(Extracted records)
>>

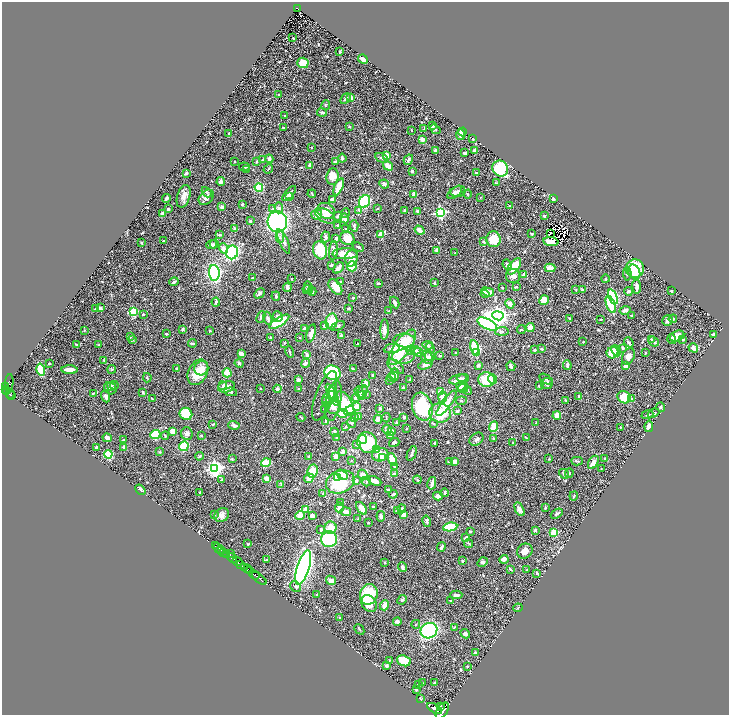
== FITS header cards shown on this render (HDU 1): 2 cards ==
NAXIS1  =                 1453
NAXIS2  =                 1426

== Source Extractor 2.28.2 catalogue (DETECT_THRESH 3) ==
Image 1453 x 1426 px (HDU 1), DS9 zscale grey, zoomed out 1/2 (1 PNG px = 2 x 2 image px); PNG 731 x 717 px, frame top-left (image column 1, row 1426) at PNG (2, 2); each listed source drawn as its Kron ellipse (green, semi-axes under 4 px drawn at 4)
Background 0.777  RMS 0.026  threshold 0.0785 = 3 sigma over >= 5 px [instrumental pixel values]
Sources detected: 696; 33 cannot appear on this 1/2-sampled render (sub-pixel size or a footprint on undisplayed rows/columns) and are neither listed nor drawn; of the other 663, the 500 brightest by FLUX_AUTO listed and drawn (163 fainter detections omitted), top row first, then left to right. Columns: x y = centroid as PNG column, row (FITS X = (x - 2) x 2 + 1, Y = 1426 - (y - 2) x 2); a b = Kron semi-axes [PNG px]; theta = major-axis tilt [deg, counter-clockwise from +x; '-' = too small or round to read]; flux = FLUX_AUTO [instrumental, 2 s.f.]
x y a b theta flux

<<

Set exercise
Copy out everything from the line containing "Source Extractor 2.28.2" down to the line containing "[instrumental pixel values]", including both of those lines.

Solution to this task
== Source Extractor 2.28.2 catalogue (DETECT_THRESH 3) ==
Image 1453 x 1426 px (HDU 1), DS9 zscale grey, zoomed out 1/2 (1 PNG px = 2 x 2 image px); PNG 731 x 717 px, frame top-left (image column 1, row 1426) at PNG (2, 2); each listed source drawn as its Kron ellipse (green, semi-axes under 4 px drawn at 4)
Background 0.777  RMS 0.026  threshold 0.0785 = 3 sigma over >= 5 px [instrumental pixel values]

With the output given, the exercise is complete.